La porta si aprì, finalmente, spalancandosi sul nero oscuro fosco pronto a divorare tutto – la luce svaniva presto, nel Paese del Sole, inghiottita da nubi limpide che sapevano di acido e catrame. E corse e corse e corse, lungo le strade buie di un buio vischioso, sotto lampioni dalla luce gelida, in mezzo a un caos sconosciuto e assordante e silenzioso – ma era meglio quello, oh, era meglio quello della cosa... ma la cosa stava arrivando, passi pesanti e ansiti e... presto presto presto!
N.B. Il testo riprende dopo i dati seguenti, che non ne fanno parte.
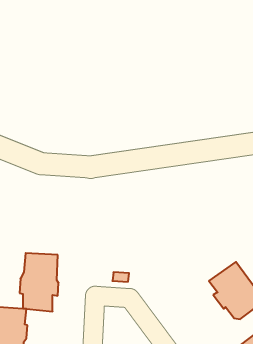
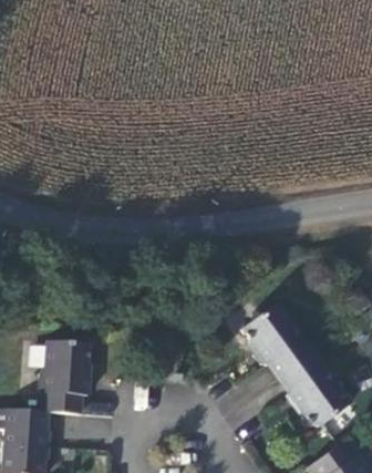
building: none -> [242,302,314,377]

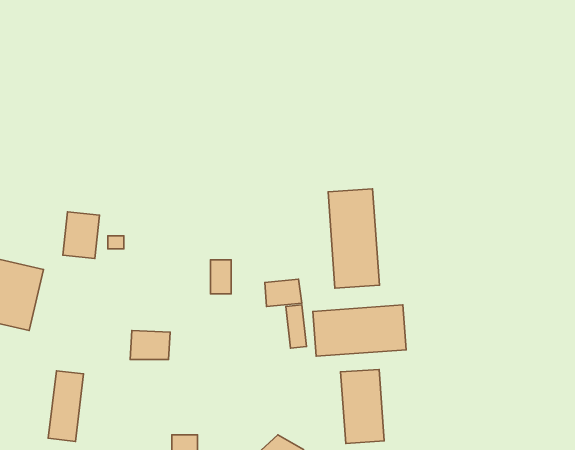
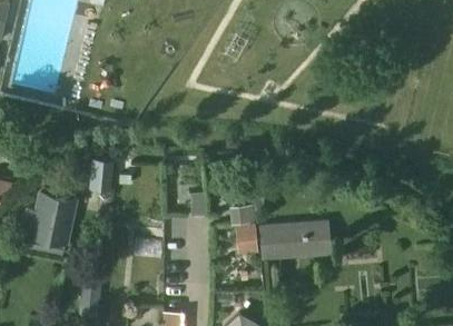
building: [328,189,379,288] -> none
building: [341,369,384,444] -> none

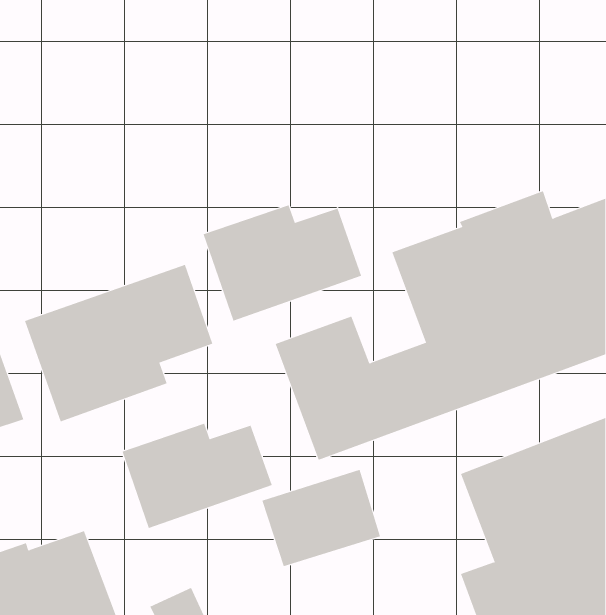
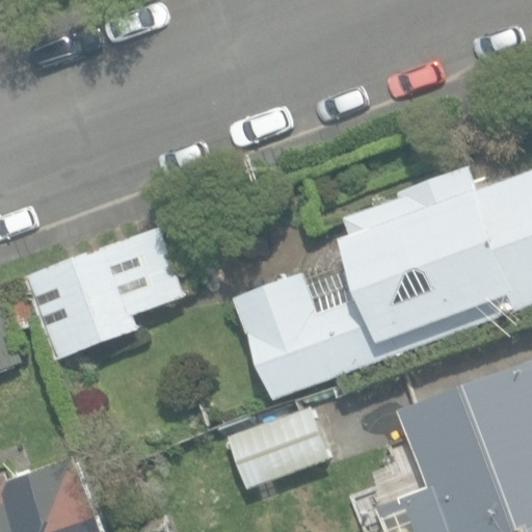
building: [203,204,362,321] -> none
building: [122,423,272,529] -> none

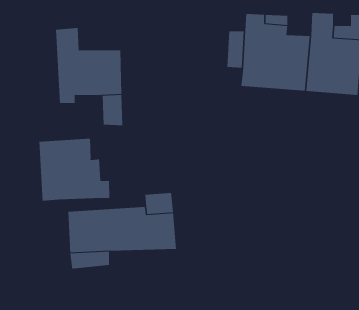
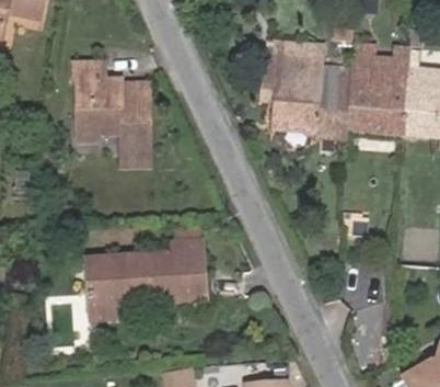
building: [39,138,110,202] -> none

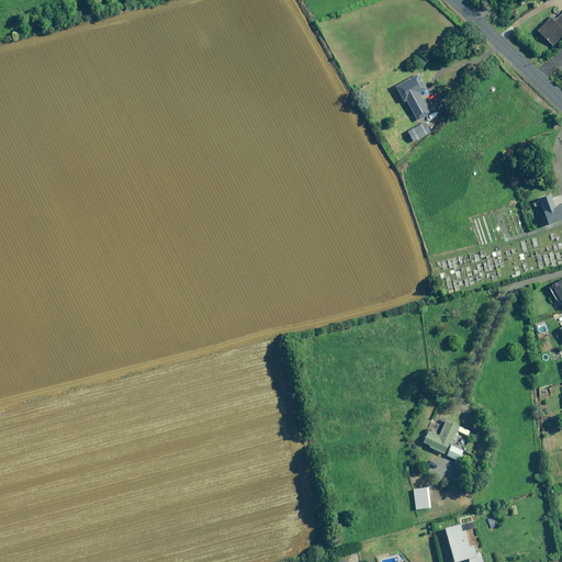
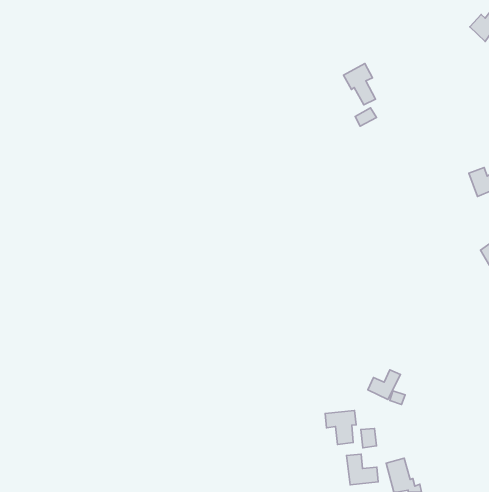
building: none -> [325,411,356,445]
building: none -> [347,454,378,485]

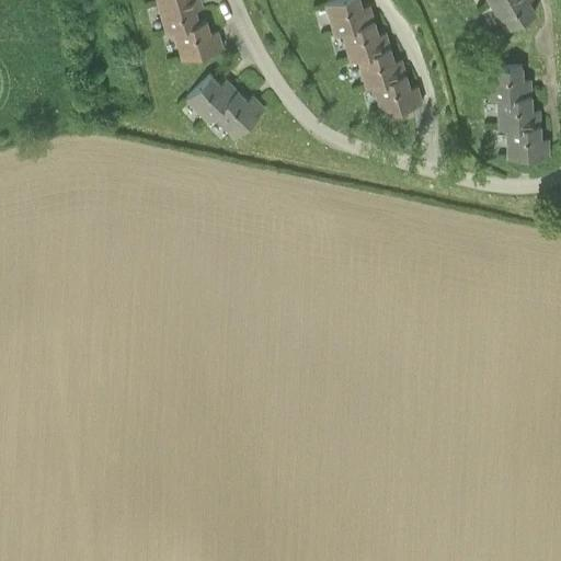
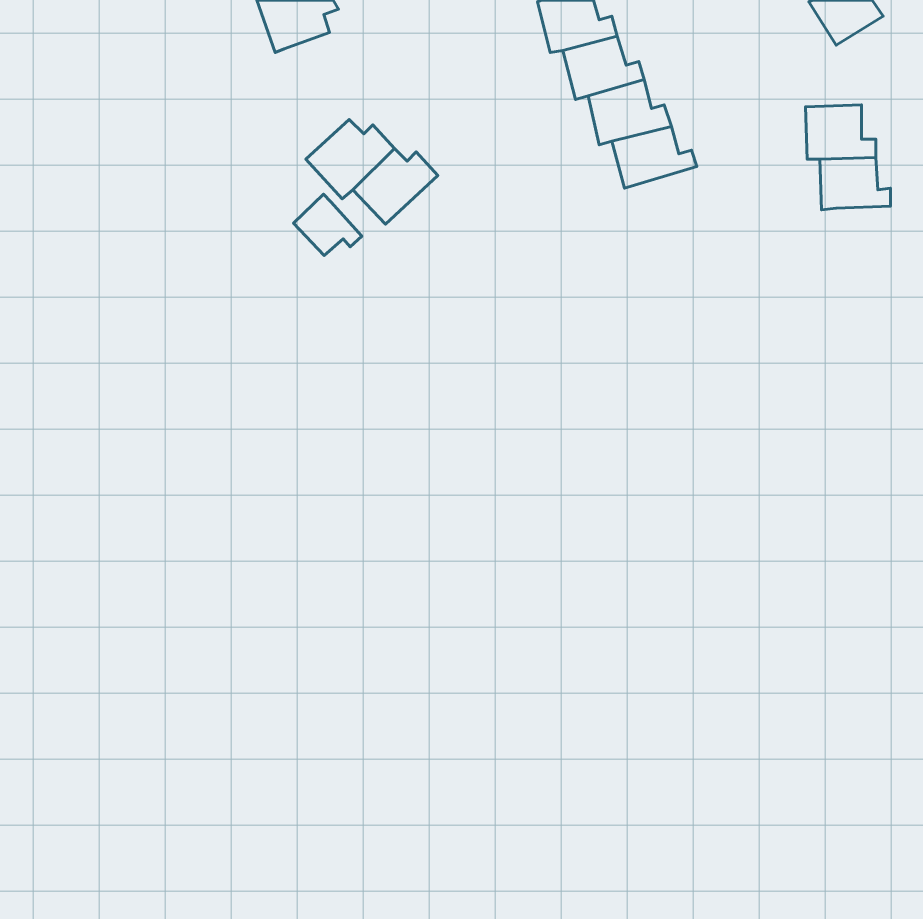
building: [173,21,224,61] -> none
building: none -> [293,194,362,256]
building: [507,128,549,159] -> none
Inciampò ancora, e ancora le ginocchia versarono sangue, e ancora maledisse quel pigiama leggero; e mentre si rialzava le nuvole acide e fosche vomitarono acqua che le bruciò la pelle, e la sua pelle vomitò sangue che tinse l’aria di rosso, ma continuò a correre, perché persino quello era meglio della cosa, quella cosa sempre più vicina che... che...
Ansiti passi ringhi fetore saliva e di nuovo l’asfalto sotto le ginocchia e male male male panico male panico e nulla.
La cosa era arrivata.
Riaprì gli occhi, lasciò i tasti, calciò via la sedia e corse oltre la porta, lungo il corridoio silenzioso che risuonava di voci incomprensibili, nel buio vischioso del Paese del Sole.